À la rencontre des touristes en Islande pour la campagne « Venez à notre rencontre, ne nous mangez pas »

L'auteur et trois touristes qui ont signé notre pétition.L'Islande est tendance en ce moment. Rien que cette année, ce petit pays de 300 000 habitants va recevoir 2 millions de visiteurs, faisant du tourisme l'industrie principale de l'île, devant la pêche. Malheureusement, l'un des effets indésirables de cette croissance, c'est la relance économique de la pêche commerciale à la baleine dans le pays, une activité controversée. Sans le savoir, les touristes payent pour ce qu'ils pensent être, par erreur, une expérience authentique de la gastronomie islandaise. Bien que beaucoup de restaurants utilisent cet argument pour vendre de la viande de baleine, c'est une tromperie de dire qu'elle fait partie de la culture culinaire islandaise. Très peu d'Islandais en mangent et la chasse à la baleine n'est pas une tradition sur l'île. Les baleines sont donc tuées pour nourrir les touristes.

C'est pourquoi, tous les étés depuis 2011, IFAW envoie des groupes de bénévoles issus du monde entier dans le centre-ville très touristique de Reykjavik afin de soutenir notre campagne « Venez à notre rencontre, ne nous mangez pas ». Cette année, j'ai eu la chance de me joindre à eux. Notre mission est d'échanger avec les visiteurs de la ville qui pourraient être tentés par une dégustation de viande de baleine. Nous leur expliquons les tenants et les aboutissants et leur proposons de signer la pétition qu'IFAW transmet au gouvernement islandais afin de faire de la Faxaflói un sanctuaire pour baleines et de mettre un terme au massacre des cétacés.

L'observation des baleines montre que ces animaux ont plus de valeur vivants. C'est une expérience inoubliable pour le visiteur et une source de revenus pour l'Islande. Mais cela va-t-il durer alors que, juste un peu plus loin dans cette baie, les animaux sont chassés à l'aide de harpons explosifs ?

L'Islande continue de tuer des baleines. Ce baleinier dans le port rappelle la triste réalité.

J'ai été agréablement surpris de voir qu'il y avait beaucoup de visiteurs qui étaient ouverts à la discussion dans les rues ! Nous avons eu des échanges très encourageants avec des touristes, collecté des centaines de signatures et reçu des remerciements pour nos actions. Le problème est de plus en plus connu et beaucoup de personnes avec qui j'ai discuté m'ont dit qu'elles ne comptaient pas du tout goûter à la viande de baleine.

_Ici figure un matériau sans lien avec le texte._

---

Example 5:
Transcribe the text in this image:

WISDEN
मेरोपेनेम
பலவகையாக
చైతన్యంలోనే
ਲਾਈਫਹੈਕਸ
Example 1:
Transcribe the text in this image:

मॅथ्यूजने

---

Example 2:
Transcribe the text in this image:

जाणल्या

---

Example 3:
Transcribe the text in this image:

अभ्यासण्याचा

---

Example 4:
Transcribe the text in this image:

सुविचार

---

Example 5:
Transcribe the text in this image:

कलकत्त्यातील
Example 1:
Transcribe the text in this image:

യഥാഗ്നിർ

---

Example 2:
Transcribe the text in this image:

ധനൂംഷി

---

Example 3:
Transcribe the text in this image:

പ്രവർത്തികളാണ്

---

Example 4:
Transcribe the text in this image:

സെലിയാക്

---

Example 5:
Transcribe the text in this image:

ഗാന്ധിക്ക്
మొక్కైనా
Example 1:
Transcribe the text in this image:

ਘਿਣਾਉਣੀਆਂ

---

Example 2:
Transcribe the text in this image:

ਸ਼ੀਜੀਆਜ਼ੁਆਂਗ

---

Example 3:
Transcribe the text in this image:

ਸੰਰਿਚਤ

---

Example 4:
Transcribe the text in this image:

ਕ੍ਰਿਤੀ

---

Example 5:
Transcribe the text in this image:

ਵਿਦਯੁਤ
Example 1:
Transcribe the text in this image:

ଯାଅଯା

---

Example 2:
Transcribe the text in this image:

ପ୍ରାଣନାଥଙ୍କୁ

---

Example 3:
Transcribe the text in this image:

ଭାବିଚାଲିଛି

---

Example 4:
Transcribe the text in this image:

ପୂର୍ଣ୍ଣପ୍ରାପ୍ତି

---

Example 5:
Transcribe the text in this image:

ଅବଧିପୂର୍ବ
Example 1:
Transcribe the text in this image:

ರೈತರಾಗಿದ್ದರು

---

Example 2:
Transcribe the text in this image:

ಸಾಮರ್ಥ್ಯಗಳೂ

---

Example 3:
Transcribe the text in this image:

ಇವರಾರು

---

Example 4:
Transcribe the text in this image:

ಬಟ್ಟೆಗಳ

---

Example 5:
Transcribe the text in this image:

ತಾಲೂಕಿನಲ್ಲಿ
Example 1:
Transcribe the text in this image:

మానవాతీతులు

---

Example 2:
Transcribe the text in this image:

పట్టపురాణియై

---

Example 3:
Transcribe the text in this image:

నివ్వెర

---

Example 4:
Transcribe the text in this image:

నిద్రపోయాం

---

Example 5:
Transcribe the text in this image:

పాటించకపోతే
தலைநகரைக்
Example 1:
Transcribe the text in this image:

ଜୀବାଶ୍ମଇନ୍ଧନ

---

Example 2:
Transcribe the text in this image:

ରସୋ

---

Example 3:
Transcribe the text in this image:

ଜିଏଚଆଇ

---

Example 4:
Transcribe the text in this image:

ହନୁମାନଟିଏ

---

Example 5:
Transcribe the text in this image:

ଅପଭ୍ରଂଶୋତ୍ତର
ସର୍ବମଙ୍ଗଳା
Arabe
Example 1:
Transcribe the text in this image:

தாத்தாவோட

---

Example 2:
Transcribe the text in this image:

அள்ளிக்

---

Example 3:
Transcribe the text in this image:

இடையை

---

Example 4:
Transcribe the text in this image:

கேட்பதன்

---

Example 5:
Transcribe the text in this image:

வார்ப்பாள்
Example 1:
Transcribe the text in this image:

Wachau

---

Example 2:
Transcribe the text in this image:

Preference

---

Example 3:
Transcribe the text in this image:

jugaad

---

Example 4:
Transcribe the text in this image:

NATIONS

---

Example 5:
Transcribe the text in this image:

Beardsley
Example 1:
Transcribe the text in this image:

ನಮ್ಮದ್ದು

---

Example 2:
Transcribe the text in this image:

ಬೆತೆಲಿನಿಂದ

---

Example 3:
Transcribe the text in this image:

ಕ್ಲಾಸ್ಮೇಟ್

Encore plus important, la campagne bénéficie également de soutiens en Islande. Beaucoup de restaurants nous soutiennent et affichent fièrement un logo « Whale friendly » sur leur vitrine, indiquant qu'ils ne servent pas de baleine. Le travail d'IFAW sur ce problème est également mis en avant par des ambassadeurs locaux et lors de sorties en mer pour observer les baleines.

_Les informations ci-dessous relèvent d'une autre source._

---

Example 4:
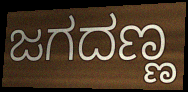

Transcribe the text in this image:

ಜಗದಣ್ಣ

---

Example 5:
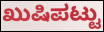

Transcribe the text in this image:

ಖುಷಿಪಟ್ಟು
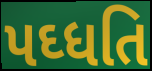
પઘ્ધતિ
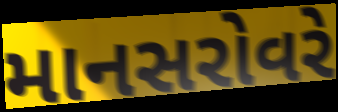
માનસરોવરે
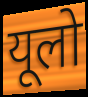
यूलो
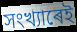
সংখ্যাৰেই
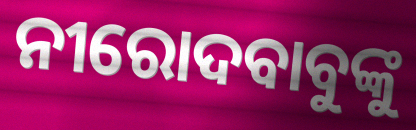
ନୀରୋଦବାବୁଙ୍କୁ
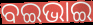
ବଇଭାଇ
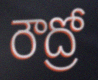
రౌద్రో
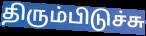
திரும்பிடுச்சு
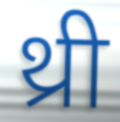
थ्री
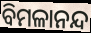
ବିମଳାନନ୍ଦ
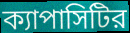
ক্যাপাসিটির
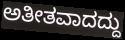
ಅತೀತವಾದದ್ದು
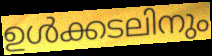
ഉൾക്കടലിനും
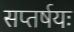
सप्तर्षयः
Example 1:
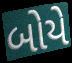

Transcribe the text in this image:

બોયે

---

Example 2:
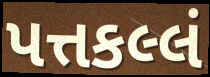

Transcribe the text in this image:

પત્તકલ્લં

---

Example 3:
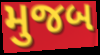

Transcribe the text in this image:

મુજબ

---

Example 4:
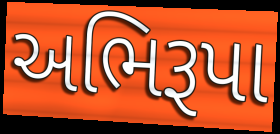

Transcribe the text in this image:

અભિરૂપા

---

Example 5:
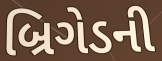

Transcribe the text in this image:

બ્રિગેડની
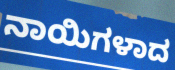
ನಾಯಿಗಳಾದ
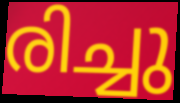
രിച്ചു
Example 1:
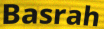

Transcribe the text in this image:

Basrah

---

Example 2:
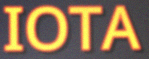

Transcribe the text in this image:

IOTA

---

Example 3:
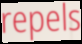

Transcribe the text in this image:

repels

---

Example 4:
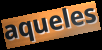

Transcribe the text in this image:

aqueles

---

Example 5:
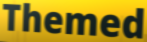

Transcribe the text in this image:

Themed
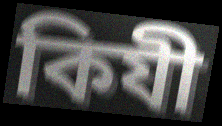
কিযী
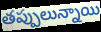
తప్పులున్నాయి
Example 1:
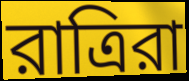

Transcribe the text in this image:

রাত্রিরা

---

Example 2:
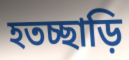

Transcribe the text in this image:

হতচ্ছাড়ি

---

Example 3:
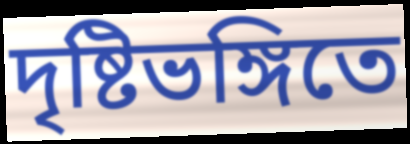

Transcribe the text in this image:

দৃষ্টিভঙ্গিতে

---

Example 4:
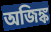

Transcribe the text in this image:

অজিঙ্ক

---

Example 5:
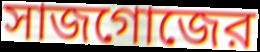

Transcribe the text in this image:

সাজগোজের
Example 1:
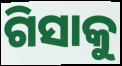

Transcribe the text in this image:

ଗିସାକୁ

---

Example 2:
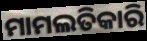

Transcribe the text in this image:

ମାମଲତିକାରି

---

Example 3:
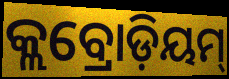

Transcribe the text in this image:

କ୍ଲବ୍ରୋଡ଼ିୟମ୍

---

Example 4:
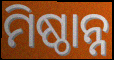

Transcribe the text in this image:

ମିଷ୍ଠାନ୍ନ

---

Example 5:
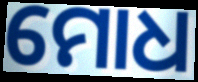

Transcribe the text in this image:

ମୋଧ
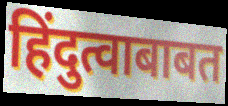
हिंदुत्वाबाबत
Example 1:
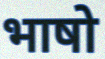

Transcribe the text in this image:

भाषो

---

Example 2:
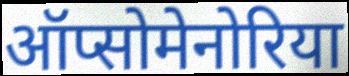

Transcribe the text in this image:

ऑप्सोमेनोरिया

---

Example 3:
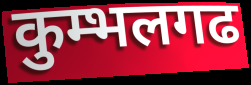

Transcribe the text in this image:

कुम्भलगढ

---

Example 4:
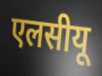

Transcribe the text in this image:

एलसीयू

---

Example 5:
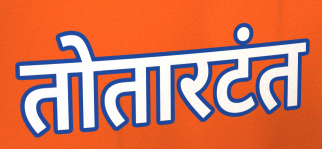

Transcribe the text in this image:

तोतारटंत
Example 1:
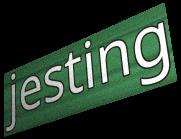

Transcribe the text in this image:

jesting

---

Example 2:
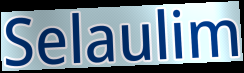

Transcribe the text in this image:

Selaulim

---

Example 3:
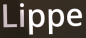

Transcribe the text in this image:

Lippe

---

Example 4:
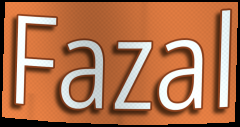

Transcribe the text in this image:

Fazal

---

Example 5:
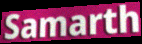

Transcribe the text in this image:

Samarth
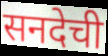
सनदेची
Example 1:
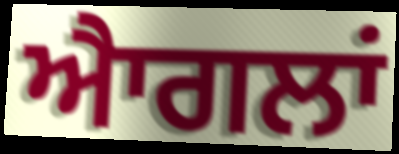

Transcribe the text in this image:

ਐਾਗਲਾਂ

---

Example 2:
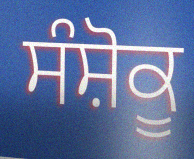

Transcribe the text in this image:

ਸੰਸ਼ੋਕੂ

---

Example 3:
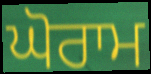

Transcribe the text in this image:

ਘੋਰਾਮ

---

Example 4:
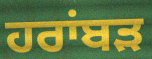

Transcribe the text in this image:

ਹਰਾਂਬੜ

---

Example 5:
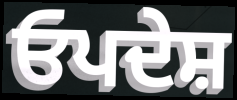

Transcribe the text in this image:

ਓਪਦੇਸ਼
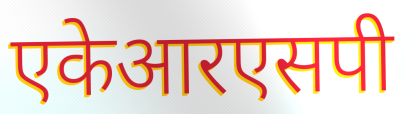
एकेआरएसपी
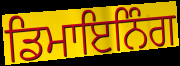
ਡਿਮਾਇਨਿੰਗ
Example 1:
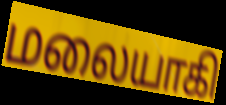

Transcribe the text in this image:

மலையாகி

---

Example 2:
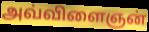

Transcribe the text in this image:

அவ்விளைஞன்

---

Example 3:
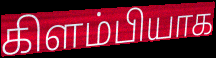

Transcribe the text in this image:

கிளம்பியாக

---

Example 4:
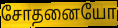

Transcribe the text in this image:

சோதனையோ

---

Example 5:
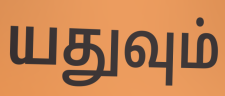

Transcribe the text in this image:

யதுவும்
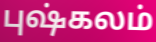
புஷ்கலம்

Une vraie avancée a eu lieu lorsque le gouvernement islandais et IFAW ont pu échanger. Au cours de l'été, des groupes de bénévoles ont rencontré des membres du gouvernement afin de remettre en personne les pétitions signées. Cette opportunité nous a permis d'exprimer notre point de vue sur la chasse à la baleine (respectueusement bien sûr !). Lors de ma dernière semaine comme bénévole, nous avons remis 17 000 signatures supplémentaires au ministère de la Pêche et notre objectif de 50 000 signatures pour cet été est presque atteint.

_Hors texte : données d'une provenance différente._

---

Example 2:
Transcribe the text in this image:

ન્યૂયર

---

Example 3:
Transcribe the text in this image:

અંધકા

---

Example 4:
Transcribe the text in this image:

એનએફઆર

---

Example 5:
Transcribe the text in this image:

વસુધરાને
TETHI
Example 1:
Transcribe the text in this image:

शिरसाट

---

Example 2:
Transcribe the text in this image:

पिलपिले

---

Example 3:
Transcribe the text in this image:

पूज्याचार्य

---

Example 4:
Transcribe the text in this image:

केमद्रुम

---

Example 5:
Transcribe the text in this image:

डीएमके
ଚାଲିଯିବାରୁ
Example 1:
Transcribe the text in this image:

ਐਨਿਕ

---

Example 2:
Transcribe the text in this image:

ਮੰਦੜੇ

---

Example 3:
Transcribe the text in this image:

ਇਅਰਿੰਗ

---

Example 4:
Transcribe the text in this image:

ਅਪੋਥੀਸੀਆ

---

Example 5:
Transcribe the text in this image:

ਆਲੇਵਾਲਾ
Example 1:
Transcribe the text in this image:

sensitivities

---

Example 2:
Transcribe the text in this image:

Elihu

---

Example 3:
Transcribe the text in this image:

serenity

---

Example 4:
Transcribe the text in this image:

Ce type d'échange constructif et pacifique ne serait tout simplement pas possible en faisant appel à d'autres méthodes. En agissant directement depuis le territoire islandais et grâce à une campagne positive proposant une solution permanente, IFAW a réussi à se faire entendre auprès des décideurs politiques afin d'obtenir un vrai changement.  Pour la première fois, le ministre de la Pêche islandais a déclaré que la politique du pays en matière de pêche commerciale de la baleine devait être revue. Le parlement islandais nous a ouvert ses portes ; nous continuerons à nous y rendre jusqu'à ce que la pêche commerciale des cétacés soit interdite.